The dreaded disease of cancer took away two of the cricket world’s most respected men in a space of four days. On 29th December, former England captain and popular commentator Tony Greig succumbed to lung cancer aged 66, while noted English journalist and commentator Christopher Martin-Jenkins lost his battle against terminal cancer on 1st January, aged 67. Here’s a brief overview of their life in cricket:-
Tony Greig (1946-2012)
Tests – 58 Runs – 3599 Average – 40.43 Wickets – 141 Average – 32.20
Standing at an imposing 6’6, Anthony William Greig, better known as Tony Greig, was a larger-than-life personality who wore many hats during his lifetime – including of course, the big one he donned while commentating, making him a figure who was hard to miss in the box. Greig was born in South Africa, but qualified to play for England due to Scottish parentage. The Sussex stalwart made his Test debut against Australia in 1972, beginning a reasonably successful 58-Test career as a leading all-rounder, and then later captain of the side as well.
This innings could have been longer if not for the rebel in him. He was in fact, skipper of England when he joined forces with Kerry Packer, and helped him sign up leading English and international players for the latter’s World Series Cricket. The incident caused a storm across the cricket world, and cricket was never the same again. Greig was understandably stripped of his captaincy and sacked from the team, but he had played his part in revolutionising one-day international cricket.
Greig was never away from controversy. Be it his controversial run out of Alvin Kallicharan off the last ball on the second day of 1973-74 Port-of-Spain or his notorious ‘I intend to make them grovel’ comment for the touring West Indies in 1976 (which created an uproar as it was thought to have racial overtones, but it backfired horribly as England were beaten 0-3 in 5 Tests), he always managed to remain in the spotlight. Keeping in line with his rebel streak, he was also roped in as an expert by the unofficial, now-defunct ICL.
As captain, his best moment was England’s 3-1 win in India in 1976-77 (their first in the sub-continent in 15 years), when the tourists were considered underdogs. As a commentator, he became immensely popular in the Channel Nine box in Australia, and also in the one-day matches played in Sharjah during the desert venue’s heydays. Outside of cricket media he served as a board member of the Epilepsy Association. In March 2011, he was appointed as the brand ambassador for Sri Lanka Tourism. On 26 June 2012 Greig delivered the MCC Spirit of Cricket Cowdrey Lecture, around four months before he was diagnosed with cancer.

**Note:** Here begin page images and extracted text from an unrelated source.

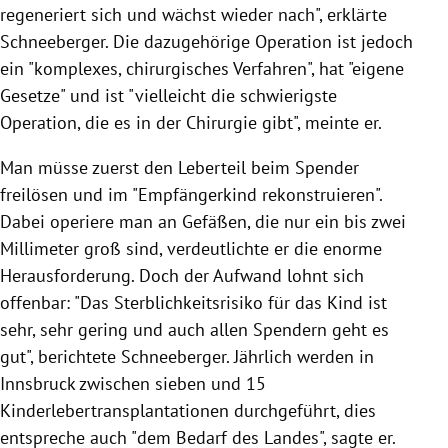
regeneriert sich und wächst wieder nach", erklärte
Schneeberger. Die dazugehörige Operation ist jedoch
ein "komplexes, chirurgisches Verfahren", hat "eigene
Gesetze" und ist "vielleicht die schwierigste
Operation, die es in der Chirurgie gibt", meinte er.
Man müsse zuerst den Leberteil beim Spender
freilösen und im "Empfängerkind rekonstruieren".
Dabei operiere man an Gefäßen, die nur ein bis zwei
Millimeter groß sind, verdeutlichte er die enorme
Herausforderung. Doch der Aufwand lohnt sich
offenbar: "Das Sterblichkeitsrisiko für das Kind ist
sehr, sehr gering und auch allen Spendern geht es
gut", berichtete Schneeberger. Jährlich werden in
Innsbruck zwischen sieben und 15
Kinderlebertransplantationen durchgeführt, dies
entspreche auch "dem Bedarf des Landes", sagte er.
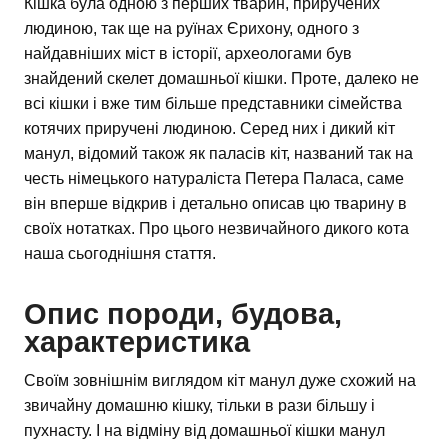
Кішка була одною з перших тварин, приручених
людиною, так ще на руїнах Єрихону, одного з
найдавніших міст в історії, археологами був
знайдений скелет домашньої кішки. Проте, далеко не
всі кішки і вже тим більше представники сімейства
котячих приручені людиною. Серед них і дикий кіт
манул, відомий також як паласів кіт, названий так на
честь німецького натураліста Петера Паласа, саме
він вперше відкрив і детально описав цю тварину в
своїх нотатках. Про цього незвичайного дикого кота
наша сьогоднішня стаття.
Опис породи, будова,
характеристика
Своїм зовнішнім виглядом кіт манул дуже схожий на
звичайну домашню кішку, тільки в рази більшу і
пухнасту. І на відміну від домашньої кішки манул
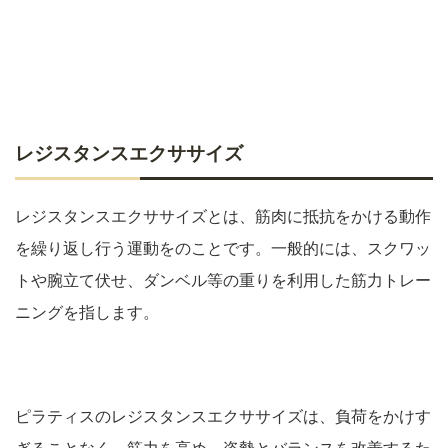
レジスタンスエクササイズ
レジスタンスエクササイズとは、筋肉に抵抗をかける動作
を繰り返し行う運動をのことです。一般的には、スクワッ
トや腕立て伏せ、ダンベル等の重りを利用した筋力トレー
ニングを指します。
ピラティスのレジスタンスエクササイズは、負荷をかけす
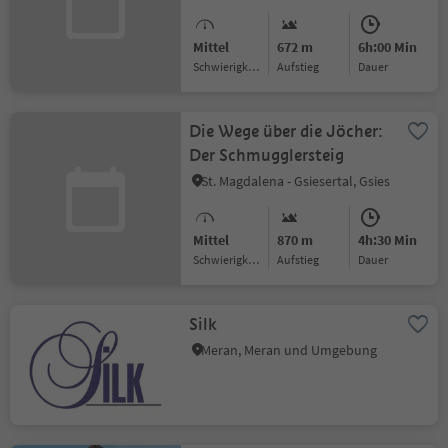
Mittel
672 m
6h:00 Min
Schwierigkeitsgrad
Aufstieg
Dauer
Die Wege über die Jöcher:
Der Schmugglersteig
St. Magdalena - Gsiesertal, Gsies
Mittel
870 m
4h:30 Min
Schwierigkeitsgrad
Aufstieg
Dauer
Silk
Meran, Meran und Umgebung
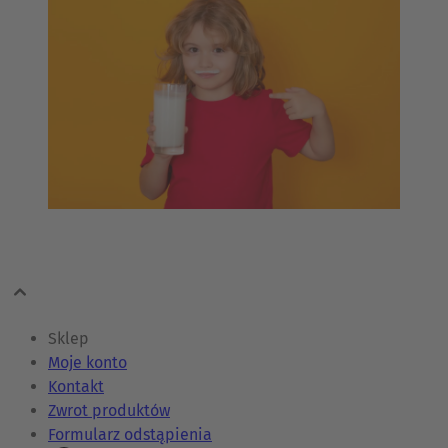
Sklep
Moje konto
Kontakt
Zwrot produktów
Formularz odstąpienia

‘Give your hand to cricket and it will take you on the most fantastic journey, a lifetime journey both on and off the field.’, was what Greig said on a cricket website last year. Indeed, Greig made the most of what cricket had to offer, and has left his indelible mark on the game. May his soul rest in peace.

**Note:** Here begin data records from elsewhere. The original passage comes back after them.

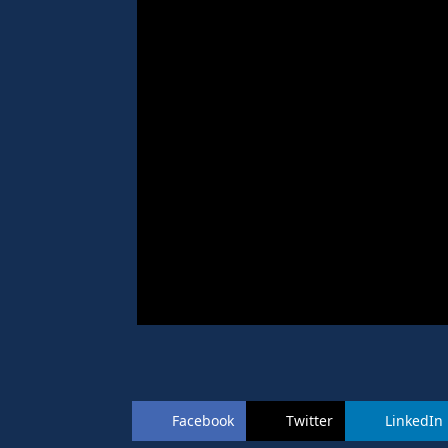
Facebook
Twitter
LinkedIn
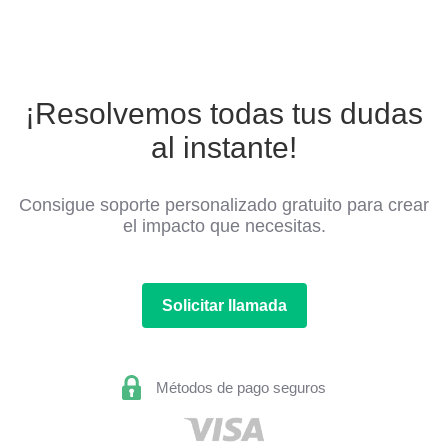
¡Resolvemos todas tus dudas
al instante!
Consigue soporte personalizado gratuito para crear
el impacto que necesitas.
Solicitar llamada
Métodos de pago seguros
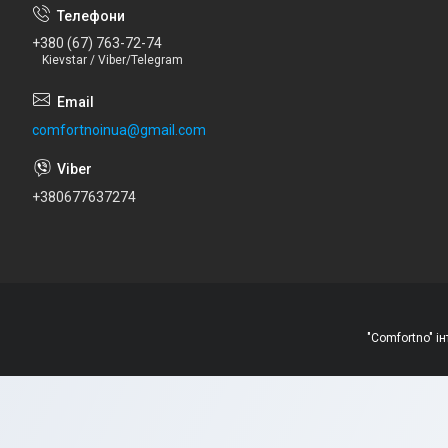
+380 (67) 763-72-74
Kievstar / Viber/Telegram
comfortnoinua@gmail.com
+380677637274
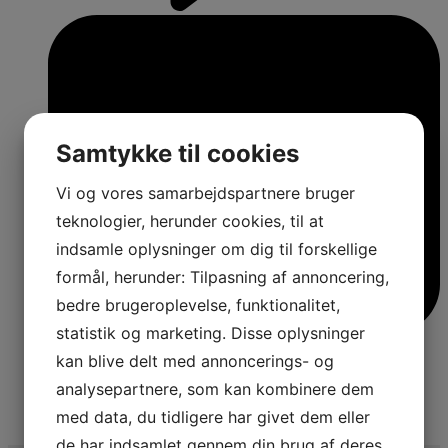
Samtykke til cookies
Vi og vores samarbejdspartnere bruger
teknologier, herunder cookies, til at
indsamle oplysninger om dig til forskellige
formål, herunder: Tilpasning af annoncering,
bedre brugeroplevelse, funktionalitet,
statistik og marketing. Disse oplysninger
kan blive delt med annoncerings- og
analysepartnere, som kan kombinere dem
med data, du tidligere har givet dem eller
4
de har indsamlet gennem din brug af deres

Christopher Martin-Jenkins, MBE (1945-2013)
Martin-Jenkins, known across the world as CMJ, never played first class cricket (though he played for Surrey 2nd XI), but will be forever remembered for his contributions to cricket. His life as a journalist began in 1967, when he joined The Cricketer magazine as a deputy-editor. His first match as commentator was an ODI between England and Australia in 1972. He made his name as a commentator on the Test Match Special (TMS) team, becoming an integral part of BBC Radio’s famous coverage of Test cricket, his last series being England vs Pakistan in the UAE earlier last year.
He joined the TMS team in 1973 and was appointed cricket correspondent in succession to Brian Johnston in 1973 and worked as cricket correspondent for the BBC (1973–1980, 1985–1991), the Daily Telegraph (1990–1999) and The Times (1999–2008). Mike Atherton replaced him as The Times Chief Cricket Correspondent in 2008, although CMJ continued contributing to the Times cricket pages, filing his last article on the death of Tony Greig on December 31st, the day prior to his own death.
He was also a prolific author, and his accounts of the 1973-74 West Indies tour (Testing Time) and the 1974-75 series in Australia (Assault On The Ashes) set the tone for more than three decades of quality output. In 2009 he was awarded and MBE then in 2010-11 was president of the MCC. Shortly after that tenure he was diagnosed with cancer. His Daily Telegraph obituarist wrote of his radio commentary that: ‘Nobody excelled him… in what he regarded as the first duty: that of giving a precise, clear, well-informed and accurate account of every ball that was bowled and every stroke that was played.’
Scyld Berry wrote: ‘What made him so good as a radio commentator, apart from his precise and unforced diction, was that he came closer than anyone to combining the knowledge of an expert with the enthusiasm of a student.’ May his soul rest in peace.